--- TASK ITEM ---
Please count how many of the lines below contain the string "lens", and reply with that number alone.

--- PROVIDED DATA ---
══════
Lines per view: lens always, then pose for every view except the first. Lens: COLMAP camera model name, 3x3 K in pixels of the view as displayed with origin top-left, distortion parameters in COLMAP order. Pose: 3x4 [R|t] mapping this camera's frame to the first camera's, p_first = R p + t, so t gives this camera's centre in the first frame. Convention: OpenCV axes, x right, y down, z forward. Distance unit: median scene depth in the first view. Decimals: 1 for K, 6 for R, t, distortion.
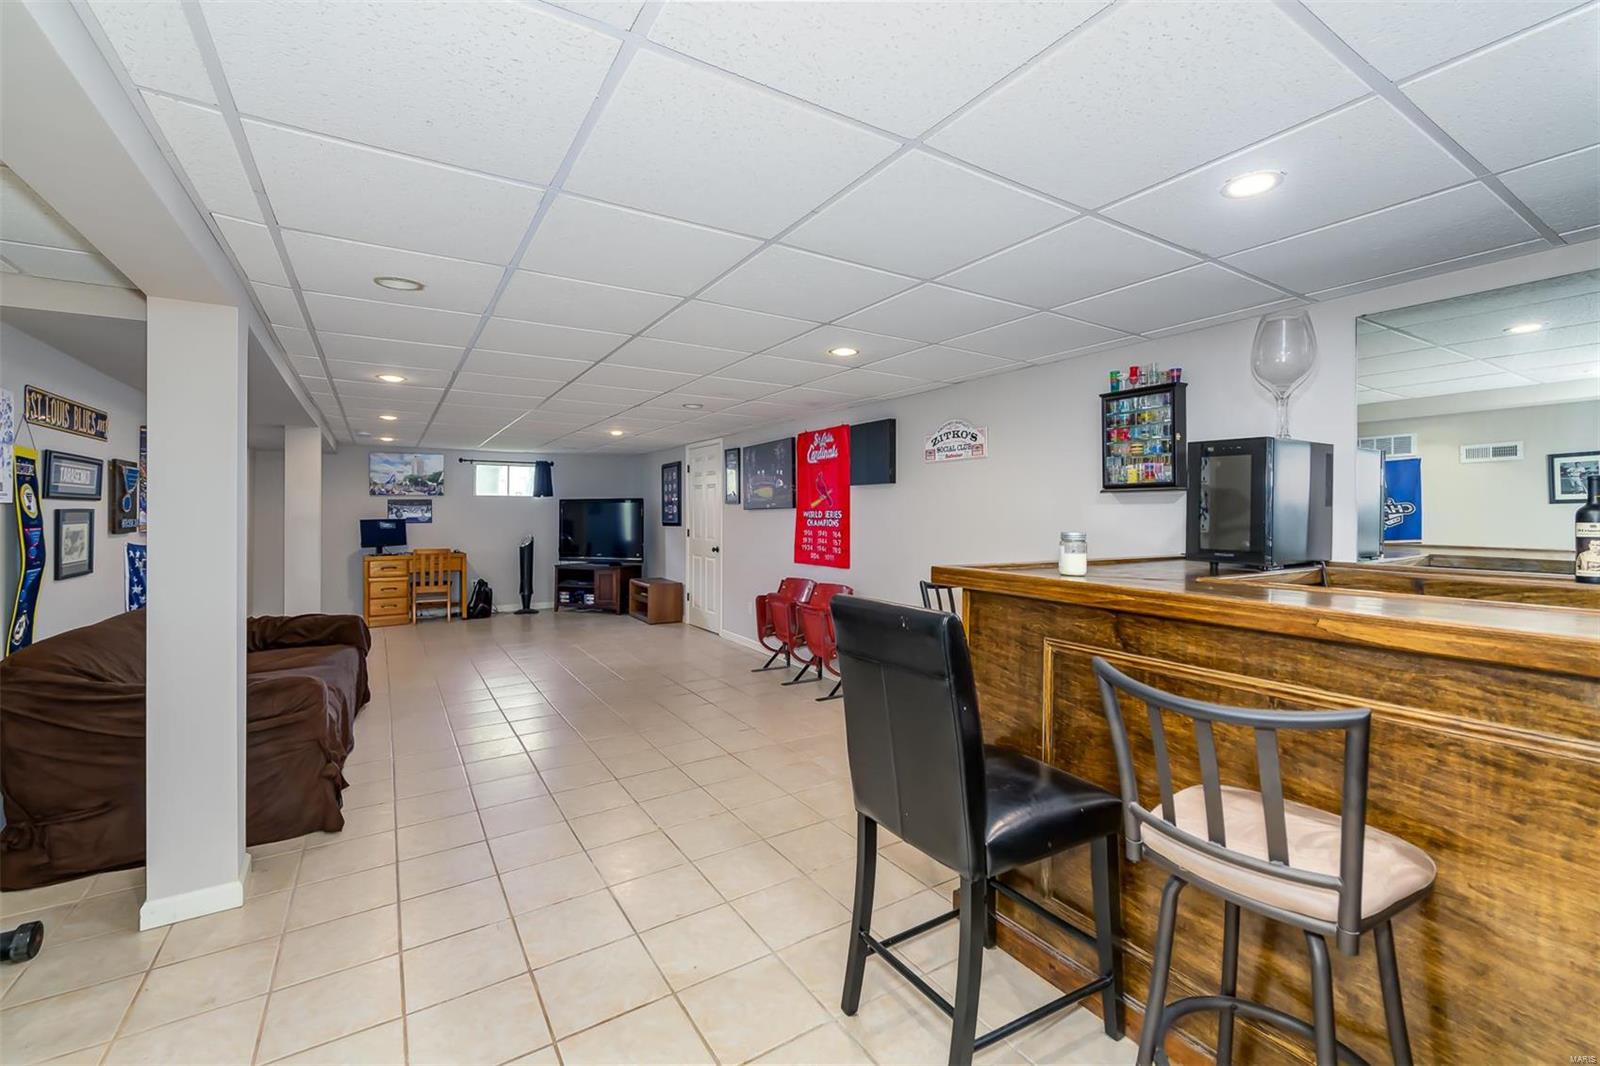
lens RADIAL K [[665.9, 0, 797.8], [0, 665.9, 515.8], [0, 0, 1]] dist [0.001630, -0.000258]
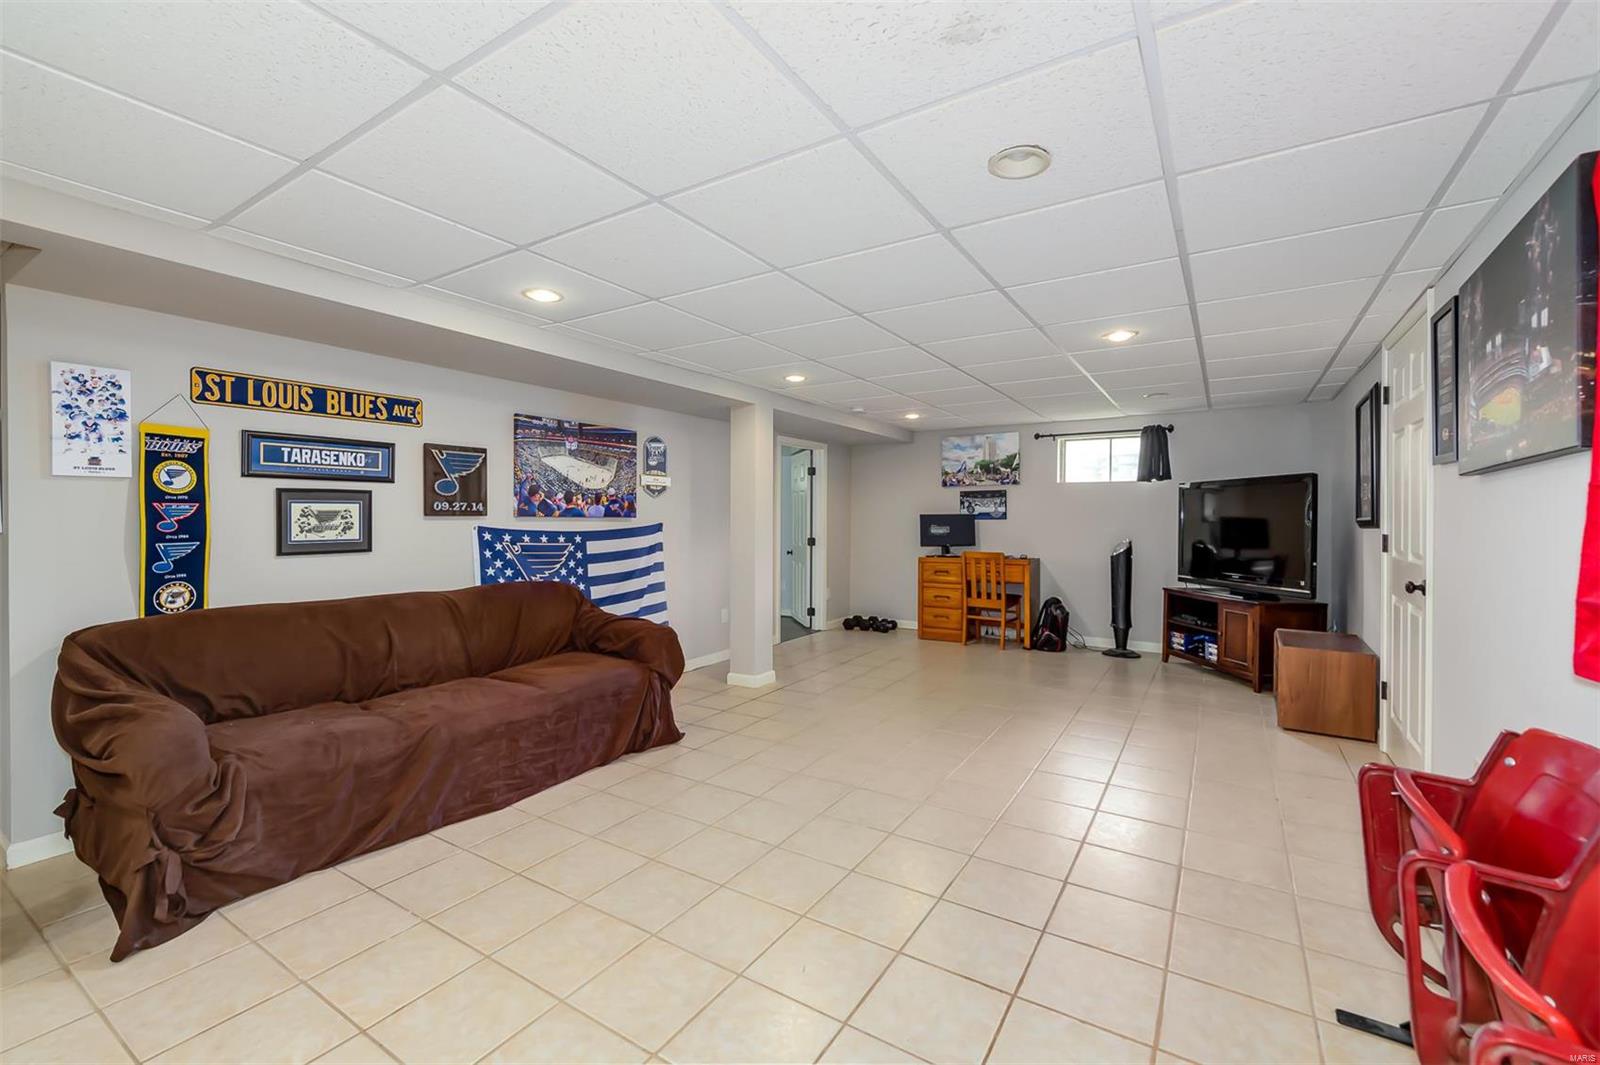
lens RADIAL K [[665.9, 0, 797.8], [0, 665.9, 515.3], [0, 0, 1]] dist [0.001630, -0.000258]
pose [[0.427339, -0.001538, -0.904090, 0.063257], [-0.006061, 0.999971, -0.004567, 0.011343], [0.904071, 0.007432, 0.427317, 0.449392]]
══════
--- RESPONSE ---
3